◆ Work to be completed ◆
Your answer must be every line of the data below that holds the string "flex", copied exactly.

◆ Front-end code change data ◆
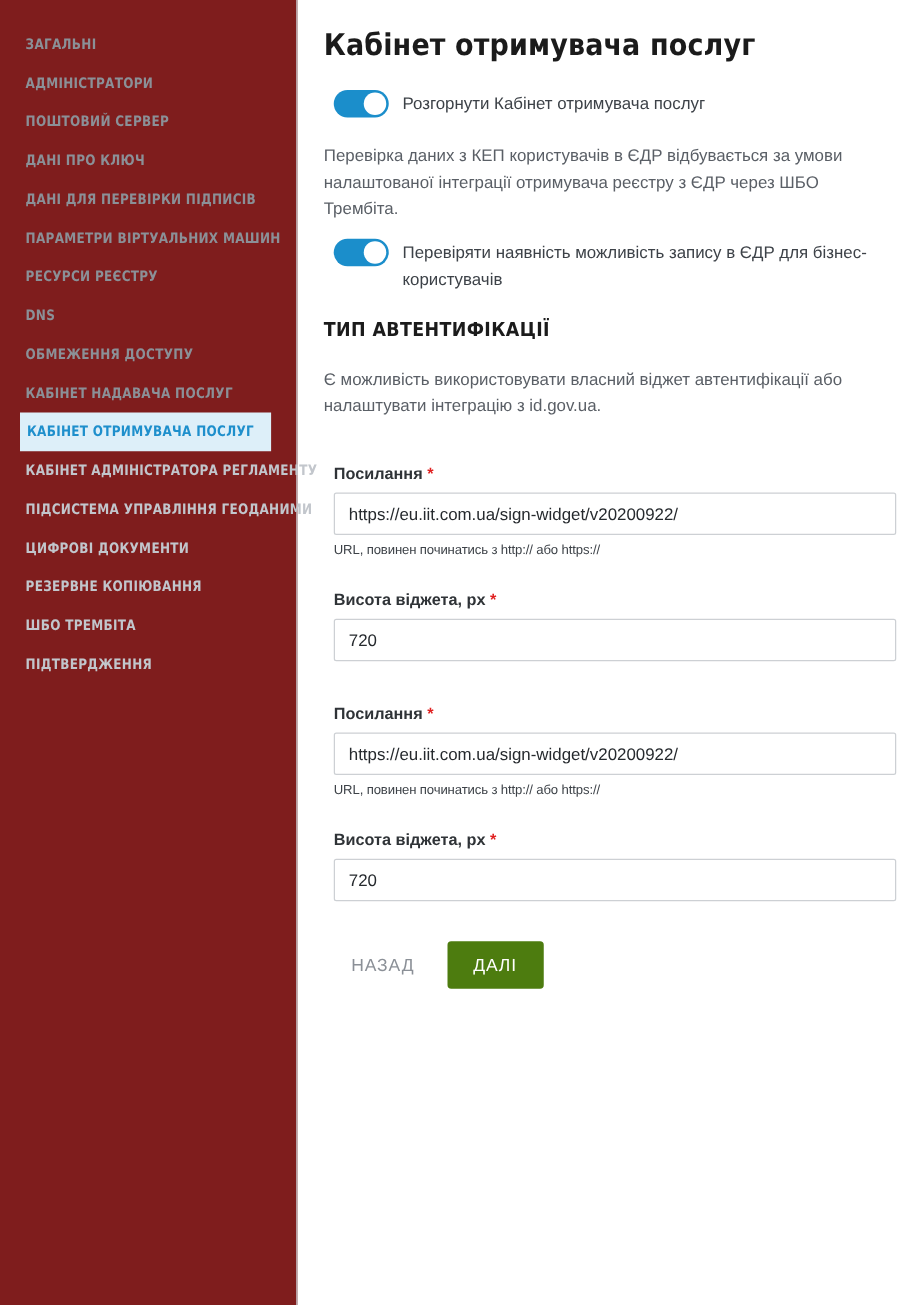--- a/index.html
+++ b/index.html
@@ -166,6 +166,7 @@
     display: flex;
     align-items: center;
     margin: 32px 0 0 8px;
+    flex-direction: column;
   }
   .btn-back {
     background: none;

* * *

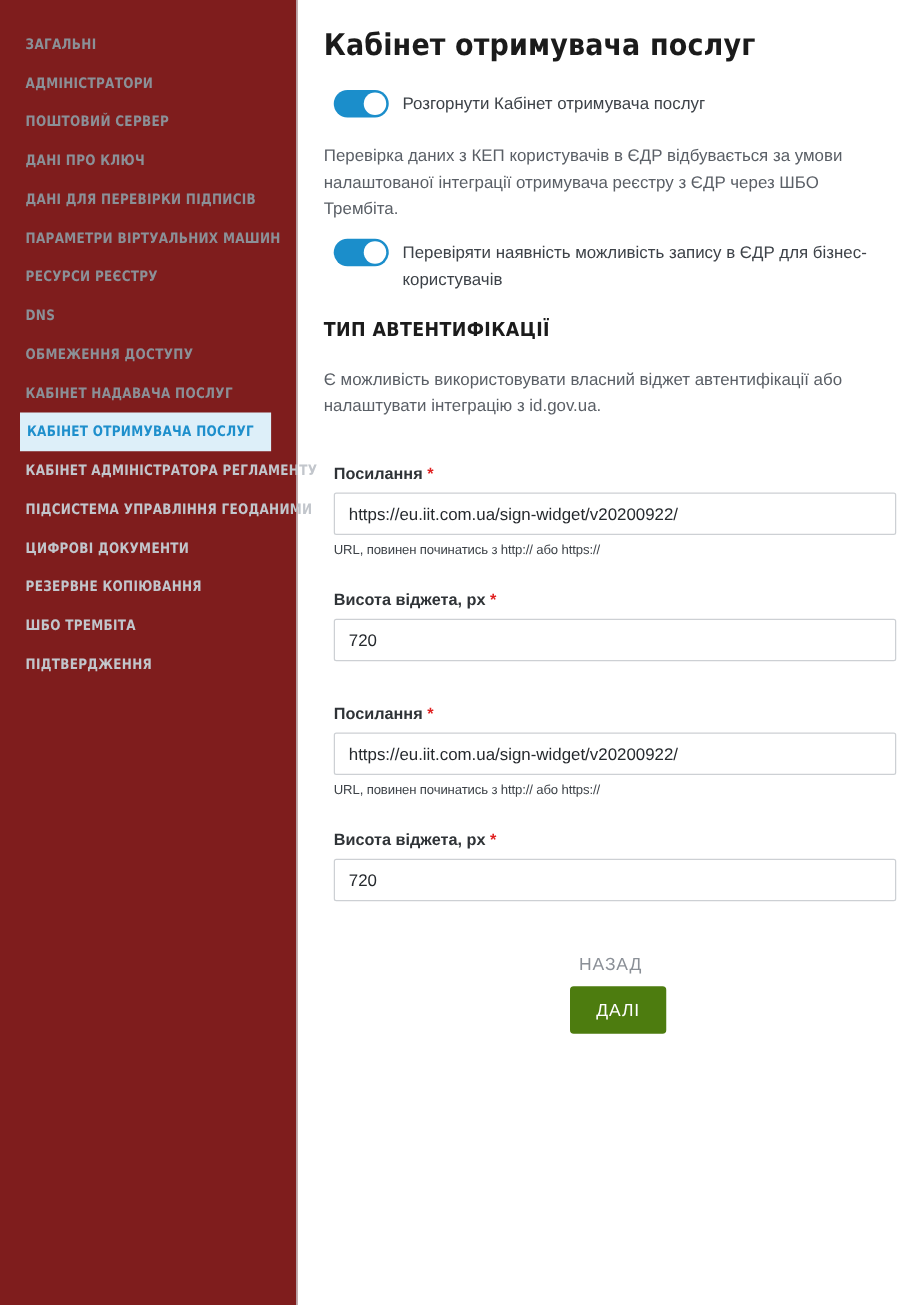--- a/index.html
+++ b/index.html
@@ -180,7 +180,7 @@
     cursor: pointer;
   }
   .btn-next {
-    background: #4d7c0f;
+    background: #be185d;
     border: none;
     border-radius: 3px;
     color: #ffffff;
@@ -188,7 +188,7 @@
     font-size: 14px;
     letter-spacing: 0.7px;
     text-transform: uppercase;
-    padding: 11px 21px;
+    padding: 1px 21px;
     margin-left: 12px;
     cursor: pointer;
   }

◆ Answer to this problem ◆
     display: flex;
+    flex-direction: column;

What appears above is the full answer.